WORK TASK: Transcribe, word for word, every record in the data below.

EXTRACTED RECORDS:
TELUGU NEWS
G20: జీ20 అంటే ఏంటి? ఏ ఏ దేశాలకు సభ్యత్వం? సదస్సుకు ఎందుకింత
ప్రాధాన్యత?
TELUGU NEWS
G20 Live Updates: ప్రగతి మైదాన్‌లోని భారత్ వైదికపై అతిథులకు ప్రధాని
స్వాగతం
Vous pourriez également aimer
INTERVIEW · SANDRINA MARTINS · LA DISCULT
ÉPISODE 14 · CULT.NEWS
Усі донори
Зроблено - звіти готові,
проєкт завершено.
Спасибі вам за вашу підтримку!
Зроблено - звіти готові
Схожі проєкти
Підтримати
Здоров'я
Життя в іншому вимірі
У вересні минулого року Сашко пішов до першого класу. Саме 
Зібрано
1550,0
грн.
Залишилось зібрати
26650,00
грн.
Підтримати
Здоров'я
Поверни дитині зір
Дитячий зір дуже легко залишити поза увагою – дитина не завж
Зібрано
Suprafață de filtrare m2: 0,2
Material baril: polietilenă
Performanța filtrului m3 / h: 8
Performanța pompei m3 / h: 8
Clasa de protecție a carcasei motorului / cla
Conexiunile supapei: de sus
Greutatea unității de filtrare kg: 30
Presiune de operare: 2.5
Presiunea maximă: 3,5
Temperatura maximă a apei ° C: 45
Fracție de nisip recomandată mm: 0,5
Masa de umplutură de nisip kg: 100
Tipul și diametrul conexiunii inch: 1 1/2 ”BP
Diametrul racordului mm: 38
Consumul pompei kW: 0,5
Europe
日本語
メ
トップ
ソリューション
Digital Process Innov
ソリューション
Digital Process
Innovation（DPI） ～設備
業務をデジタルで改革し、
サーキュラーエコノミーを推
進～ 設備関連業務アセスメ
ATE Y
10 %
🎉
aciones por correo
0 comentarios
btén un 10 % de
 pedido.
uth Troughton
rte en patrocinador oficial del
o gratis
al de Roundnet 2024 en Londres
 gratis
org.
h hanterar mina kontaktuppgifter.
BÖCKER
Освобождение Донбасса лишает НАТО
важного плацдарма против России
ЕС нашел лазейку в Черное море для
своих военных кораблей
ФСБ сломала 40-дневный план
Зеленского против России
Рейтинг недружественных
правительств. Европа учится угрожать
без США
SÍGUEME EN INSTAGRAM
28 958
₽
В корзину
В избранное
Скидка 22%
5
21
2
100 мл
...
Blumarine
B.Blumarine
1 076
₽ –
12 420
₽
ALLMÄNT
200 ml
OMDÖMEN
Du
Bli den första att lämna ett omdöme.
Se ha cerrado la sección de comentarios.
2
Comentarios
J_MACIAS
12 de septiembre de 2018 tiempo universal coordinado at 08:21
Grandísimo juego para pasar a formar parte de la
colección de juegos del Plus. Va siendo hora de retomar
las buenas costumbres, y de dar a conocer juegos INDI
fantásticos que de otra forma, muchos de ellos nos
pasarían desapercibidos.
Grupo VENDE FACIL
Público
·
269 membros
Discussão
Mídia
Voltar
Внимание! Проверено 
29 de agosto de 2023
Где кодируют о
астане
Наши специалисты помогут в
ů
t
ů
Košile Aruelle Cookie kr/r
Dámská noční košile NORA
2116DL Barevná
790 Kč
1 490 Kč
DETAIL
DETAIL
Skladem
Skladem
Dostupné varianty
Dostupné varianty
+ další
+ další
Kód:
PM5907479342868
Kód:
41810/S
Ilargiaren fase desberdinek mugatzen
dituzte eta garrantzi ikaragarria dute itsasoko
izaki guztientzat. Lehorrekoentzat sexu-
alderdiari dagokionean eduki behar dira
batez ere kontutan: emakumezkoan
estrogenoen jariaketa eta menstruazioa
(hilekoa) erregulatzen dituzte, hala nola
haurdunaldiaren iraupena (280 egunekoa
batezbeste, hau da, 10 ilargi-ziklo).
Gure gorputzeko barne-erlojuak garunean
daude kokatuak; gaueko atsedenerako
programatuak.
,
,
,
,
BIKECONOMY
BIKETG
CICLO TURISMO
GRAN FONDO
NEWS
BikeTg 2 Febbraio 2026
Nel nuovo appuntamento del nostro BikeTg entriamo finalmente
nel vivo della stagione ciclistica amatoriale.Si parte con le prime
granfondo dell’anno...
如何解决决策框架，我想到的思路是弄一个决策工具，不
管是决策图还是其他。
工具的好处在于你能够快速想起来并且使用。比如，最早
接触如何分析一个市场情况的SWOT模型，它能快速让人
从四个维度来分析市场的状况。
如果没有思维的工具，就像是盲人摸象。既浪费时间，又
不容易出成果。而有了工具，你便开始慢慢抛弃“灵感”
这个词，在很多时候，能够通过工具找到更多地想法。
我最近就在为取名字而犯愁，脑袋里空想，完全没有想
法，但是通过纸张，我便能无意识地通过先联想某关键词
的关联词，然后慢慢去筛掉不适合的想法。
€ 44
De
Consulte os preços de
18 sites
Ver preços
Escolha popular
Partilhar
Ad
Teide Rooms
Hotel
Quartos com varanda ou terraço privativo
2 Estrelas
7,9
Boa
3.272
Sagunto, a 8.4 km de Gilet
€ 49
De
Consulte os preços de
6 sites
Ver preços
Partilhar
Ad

RESPONSE TO THE TASK:
TELUGU NEWS
G20: జీ20 అంటే ఏంటి? ఏ ఏ దేశాలకు సభ్యత్వం? సదస్సుకు ఎందుకింత
ప్రాధాన్యత?
TELUGU NEWS
G20 Live Updates: ప్రగతి మైదాన్‌లోని భారత్ వైదికపై అతిథులకు ప్రధాని
స్వాగతం
Vous pourriez également aimer
INTERVIEW · SANDRINA MARTINS · LA DISCULT
ÉPISODE 14 · CULT.NEWS
Усі донори
Зроблено - звіти готові,
проєкт завершено.
Спасибі вам за вашу підтримку!
Зроблено - звіти готові
Схожі проєкти
Підтримати
Здоров'я
Життя в іншому вимірі
У вересні минулого року Сашко пішов до першого класу. Саме 
Зібрано
1550,0
грн.
Залишилось зібрати
26650,00
грн.
Підтримати
Здоров'я
Поверни дитині зір
Дитячий зір дуже легко залишити поза увагою – дитина не завж
Зібрано
Suprafață de filtrare m2: 0,2
Material baril: polietilenă
Performanța filtrului m3 / h: 8
Performanța pompei m3 / h: 8
Clasa de protecție a carcasei motorului / cla
Conexiunile supapei: de sus
Greutatea unității de filtrare kg: 30
Presiune de operare: 2.5
Presiunea maximă: 3,5
Temperatura maximă a apei ° C: 45
Fracție de nisip recomandată mm: 0,5
Masa de umplutură de nisip kg: 100
Tipul și diametrul conexiunii inch: 1 1/2 ”BP
Diametrul racordului mm: 38
Consumul pompei kW: 0,5
Europe
日本語
メ
トップ
ソリューション
Digital Process Innov
ソリューション
Digital Process
Innovation（DPI） ～設備
業務をデジタルで改革し、
サーキュラーエコノミーを推
進～ 設備関連業務アセスメ
ATE Y
10 %
🎉
aciones por correo
0 comentarios
btén un 10 % de
 pedido.
uth Troughton
rte en patrocinador oficial del
o gratis
al de Roundnet 2024 en Londres
 gratis
org.
h hanterar mina kontaktuppgifter.
BÖCKER
Освобождение Донбасса лишает НАТО
важного плацдарма против России
ЕС нашел лазейку в Черное море для
своих военных кораблей
ФСБ сломала 40-дневный план
Зеленского против России
Рейтинг недружественных
правительств. Европа учится угрожать
без США
SÍGUEME EN INSTAGRAM
28 958
₽
В корзину
В избранное
Скидка 22%
5
21
2
100 мл
...
Blumarine
B.Blumarine
1 076
₽ –
12 420
₽
ALLMÄNT
200 ml
OMDÖMEN
Du
Bli den första att lämna ett omdöme.
Se ha cerrado la sección de comentarios.
2
Comentarios
J_MACIAS
12 de septiembre de 2018 tiempo universal coordinado at 08:21
Grandísimo juego para pasar a formar parte de la
colección de juegos del Plus. Va siendo hora de retomar
las buenas costumbres, y de dar a conocer juegos INDI
fantásticos que de otra forma, muchos de ellos nos
pasarían desapercibidos.
Grupo VENDE FACIL
Público
·
269 membros
Discussão
Mídia
Voltar
Внимание! Проверено 
29 de agosto de 2023
Где кодируют о
астане
Наши специалисты помогут в
ů
t
ů
Košile Aruelle Cookie kr/r
Dámská noční košile NORA
2116DL Barevná
790 Kč
1 490 Kč
DETAIL
DETAIL
Skladem
Skladem
Dostupné varianty
Dostupné varianty
+ další
+ další
Kód:
PM5907479342868
Kód:
41810/S
Ilargiaren fase desberdinek mugatzen
dituzte eta garrantzi ikaragarria dute itsasoko
izaki guztientzat. Lehorrekoentzat sexu-
alderdiari dagokionean eduki behar dira
batez ere kontutan: emakumezkoan
estrogenoen jariaketa eta menstruazioa
(hilekoa) erregulatzen dituzte, hala nola
haurdunaldiaren iraupena (280 egunekoa
batezbeste, hau da, 10 ilargi-ziklo).
Gure gorputzeko barne-erlojuak garunean
daude kokatuak; gaueko atsedenerako
programatuak.
,
,
,
,
BIKECONOMY
BIKETG
CICLO TURISMO
GRAN FONDO
NEWS
BikeTg 2 Febbraio 2026
Nel nuovo appuntamento del nostro BikeTg entriamo finalmente
nel vivo della stagione ciclistica amatoriale.Si parte con le prime
granfondo dell’anno...
如何解决决策框架，我想到的思路是弄一个决策工具，不
管是决策图还是其他。
工具的好处在于你能够快速想起来并且使用。比如，最早
接触如何分析一个市场情况的SWOT模型，它能快速让人
从四个维度来分析市场的状况。
如果没有思维的工具，就像是盲人摸象。既浪费时间，又
不容易出成果。而有了工具，你便开始慢慢抛弃“灵感”
这个词，在很多时候，能够通过工具找到更多地想法。
我最近就在为取名字而犯愁，脑袋里空想，完全没有想
法，但是通过纸张，我便能无意识地通过先联想某关键词
的关联词，然后慢慢去筛掉不适合的想法。
€ 44
De
Consulte os preços de
18 sites
Ver preços
Escolha popular
Partilhar
Ad
Teide Rooms
Hotel
Quartos com varanda ou terraço privativo
2 Estrelas
7,9
Boa
3.272
Sagunto, a 8.4 km de Gilet
€ 49
De
Consulte os preços de
6 sites
Ver preços
Partilhar
Ad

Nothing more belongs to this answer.